The spending plan, now awaiting action in the Senate, would effectively close the Edgecombe Youth Development Center. As a result, the 28 young men and women it houses would be transferred elsewhere and the 57 employees either terminated or transferred.

They may end up in either of the two Kinston facilities that dodged the budget bullet, at either the Dobbs Farm or the Lenoir Youth Development Center.

Harsh battle lines were drawn last week between LaRoque and Bordsen, on whether to eliminate funding for one of the three centers in Lenoir and Edgecombe counties to help balance the $20.3 billion budget.

After two days of heated debate on the House floor, representatives — in a 73-46 vote — sided with LaRoque over Bordsen and the Edgecombe YDC lost in the name of $1.7 million in savings.

“This was done to placate Rep. LaRoque, who’s not coming back and is being scrutinized for ethical challenges,” Bordsen said. Federal investigators in January began looking into how federal grant money was handled at LaRoque’s two Kinston-based economic development non-profits — the East Carolina Development Company and Piedmont Development Company.

In determining which youth development center to close, Bordsen said the legislature should have “split the penny,” shuttered the oldest — Dobbs Farm — and sent the 18 boys and girls housed there to either of the state’s two newest facilities, Lenoir and Edgecombe.

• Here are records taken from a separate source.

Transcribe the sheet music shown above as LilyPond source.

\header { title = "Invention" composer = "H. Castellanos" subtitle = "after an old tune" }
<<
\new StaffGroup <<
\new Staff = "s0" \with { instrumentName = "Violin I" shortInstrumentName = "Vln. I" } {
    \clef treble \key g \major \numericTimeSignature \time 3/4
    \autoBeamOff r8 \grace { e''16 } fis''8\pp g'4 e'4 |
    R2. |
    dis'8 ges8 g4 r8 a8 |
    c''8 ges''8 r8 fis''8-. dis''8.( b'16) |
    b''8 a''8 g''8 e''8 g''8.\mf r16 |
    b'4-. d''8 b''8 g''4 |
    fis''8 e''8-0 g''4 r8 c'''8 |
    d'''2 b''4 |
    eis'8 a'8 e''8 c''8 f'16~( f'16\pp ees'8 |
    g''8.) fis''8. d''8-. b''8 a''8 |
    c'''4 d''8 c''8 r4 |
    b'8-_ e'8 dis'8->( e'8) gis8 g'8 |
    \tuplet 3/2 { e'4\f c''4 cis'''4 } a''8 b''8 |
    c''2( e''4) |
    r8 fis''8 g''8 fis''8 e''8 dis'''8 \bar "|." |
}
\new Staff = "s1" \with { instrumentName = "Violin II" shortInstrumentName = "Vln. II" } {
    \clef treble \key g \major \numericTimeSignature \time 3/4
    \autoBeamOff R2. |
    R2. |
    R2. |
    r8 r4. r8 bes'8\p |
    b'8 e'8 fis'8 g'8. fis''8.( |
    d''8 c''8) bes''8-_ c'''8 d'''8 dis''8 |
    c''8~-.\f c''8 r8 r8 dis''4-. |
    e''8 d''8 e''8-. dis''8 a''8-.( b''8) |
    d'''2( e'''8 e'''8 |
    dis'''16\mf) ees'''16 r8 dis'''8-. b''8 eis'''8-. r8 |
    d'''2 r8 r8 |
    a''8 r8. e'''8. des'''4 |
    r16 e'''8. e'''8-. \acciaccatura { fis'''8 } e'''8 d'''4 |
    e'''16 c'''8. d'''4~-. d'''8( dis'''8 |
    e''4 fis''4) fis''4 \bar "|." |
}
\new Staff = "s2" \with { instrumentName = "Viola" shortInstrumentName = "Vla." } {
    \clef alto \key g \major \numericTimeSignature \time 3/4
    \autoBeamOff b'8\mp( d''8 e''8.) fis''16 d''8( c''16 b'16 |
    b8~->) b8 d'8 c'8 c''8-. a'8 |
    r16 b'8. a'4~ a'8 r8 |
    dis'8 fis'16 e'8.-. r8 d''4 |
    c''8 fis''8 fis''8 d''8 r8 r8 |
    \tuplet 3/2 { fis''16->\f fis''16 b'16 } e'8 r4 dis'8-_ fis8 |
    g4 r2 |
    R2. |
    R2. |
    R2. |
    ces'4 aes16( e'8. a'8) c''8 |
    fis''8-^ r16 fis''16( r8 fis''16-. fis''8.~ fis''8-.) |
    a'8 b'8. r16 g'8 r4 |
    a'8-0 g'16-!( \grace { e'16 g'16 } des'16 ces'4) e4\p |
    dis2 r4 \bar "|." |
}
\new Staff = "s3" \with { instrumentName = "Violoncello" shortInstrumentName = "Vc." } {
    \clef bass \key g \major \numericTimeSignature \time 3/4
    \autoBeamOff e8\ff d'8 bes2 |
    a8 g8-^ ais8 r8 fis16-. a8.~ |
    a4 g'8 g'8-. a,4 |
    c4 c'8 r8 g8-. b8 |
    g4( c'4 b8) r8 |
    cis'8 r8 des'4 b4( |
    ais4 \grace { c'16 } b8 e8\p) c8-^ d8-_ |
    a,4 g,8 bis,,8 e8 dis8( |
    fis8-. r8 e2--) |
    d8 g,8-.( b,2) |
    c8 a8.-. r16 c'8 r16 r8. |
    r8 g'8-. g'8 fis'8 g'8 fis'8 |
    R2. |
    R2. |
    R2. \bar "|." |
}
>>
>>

The Mebane lawyer who currently co-chairs the House Appropriations Subcommittee on Justice and Public Safety described the Dobbs Farm center as a “ghost town,” adding that its facilities were “old,” “dark” and “not suitable” for today’s youth.

“Most of the buildings are not used and many of them have their windows boarded up,” said Bordsen. “You can only imagine what a young person who has been removed from their home and put into a custodial situation must think when they are driven into that facility.”

LaRoque argued for continued funding of the Dobbs Farm and Lenoir Youth Development Center because the two share a campus, use some of the same facilities, such as the kitchen, and are more “cost-efficient” than Edgecombe.

“It’s not one of those things that I am against Edgecombe,” LaRoque said. “It’s just when it comes down to dollars and cents it makes more sense to keep the two centers in Lenoir County open.”

“By taking these actions, we are saving taxpayers money and maximizing our state’s limited resources,” LaRoque added.

Bordsen disagreed, saying the long-term impacts of the cut would devastate a county reeling from a 14 percent unemployment rate, further complicate the consolidation process at the North Carolina Department of Public Safety and slow the state’s effort to raise the age for juvenile jurisdiction from 16 to 18.

Bordsen originally supported the Department of Public Safety’s request to have no facilities managed under its Division of Juvenile Justice be cut. After representatives insisted one must be cut, she went to her fallback, which was to cut Dobbs.

“The Department of Public Safety supports the governor’s budget, which had no closures of Juvenile Justice facilities,” said Pamela Walker, spokesperson for the state agency that includes the divisions of Juvenile Justice and Adult Correction.

Walker said it would be “premature” for any staff of hers to say any more as there are still several steps to go in the budget process.

“We have no way of knowing for certain what may or may not be included in the final budget,” Walker said.

Closure of the Edgecombe YDC would make it the second facility of its kind to close this biennium. Samarkand, a large facility in Moore County, had to shut its doors before the Department of Public Safety had time to “repurpose” it.

“This is a newly consolidated department that had to start functioning sooner than we should have asked them,” Bordsen said. “They don’t even know what they own and they need time to do a complete inventory of all of their properties and determine which ones suit the core purposes of its divisions.”

Bordsen said reconciling two dramatically different divisions in one new department quickly has proved to be a challenge.

She said the Edgecombe facility, if closed, could reopen in the future but that it would be difficult because after the process of closing and eliminating or relocating an employee, it hard to recreate or bring back a position.